[ABOUT THIS EXERCISE] From the first entry to the last, copy everything exactly except the pictures.

[DATASET ENTRIES Boundary: Start]

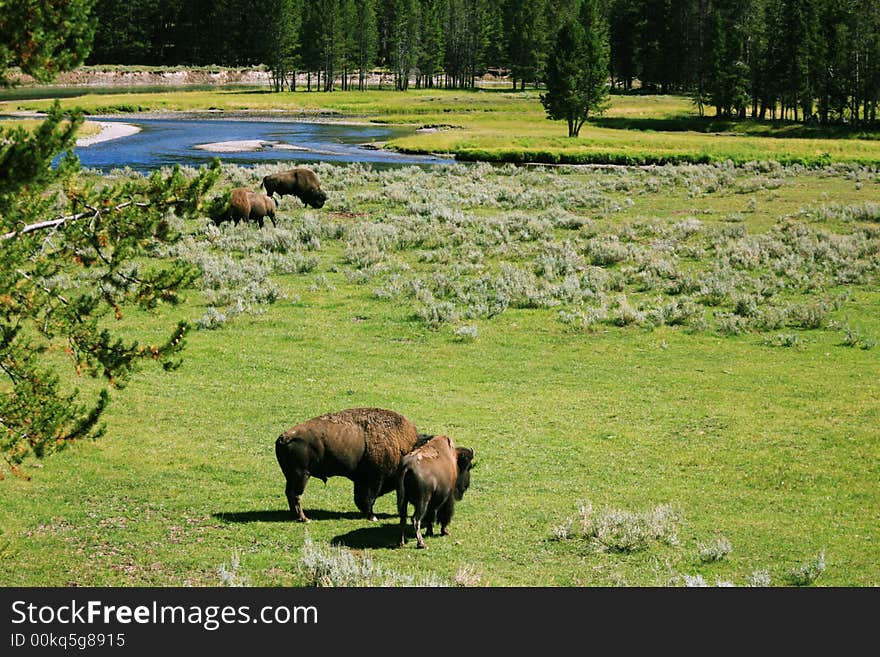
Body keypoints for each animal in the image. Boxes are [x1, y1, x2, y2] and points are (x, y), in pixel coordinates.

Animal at [278, 404, 422, 524]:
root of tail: (285, 437)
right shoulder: (373, 480)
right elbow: (368, 499)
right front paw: (372, 516)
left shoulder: (362, 481)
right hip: (302, 475)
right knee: (296, 495)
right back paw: (305, 519)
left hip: (291, 476)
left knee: (289, 493)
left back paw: (295, 516)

[DATASET ENTRIES Boundary: End]

[ANSWER TO THIS TASK]
Body keypoints for each animal in the image. Boxes are [x1, y1, x2, y2] and points are (x, y), in pixel coordinates.

Animal at [278, 404, 422, 524]:
root of tail: (285, 437)
right shoulder: (373, 480)
right elbow: (368, 499)
right front paw: (372, 516)
left shoulder: (362, 481)
right hip: (302, 475)
right knee: (296, 495)
right back paw: (305, 519)
left hip: (291, 476)
left knee: (289, 493)
left back paw: (295, 516)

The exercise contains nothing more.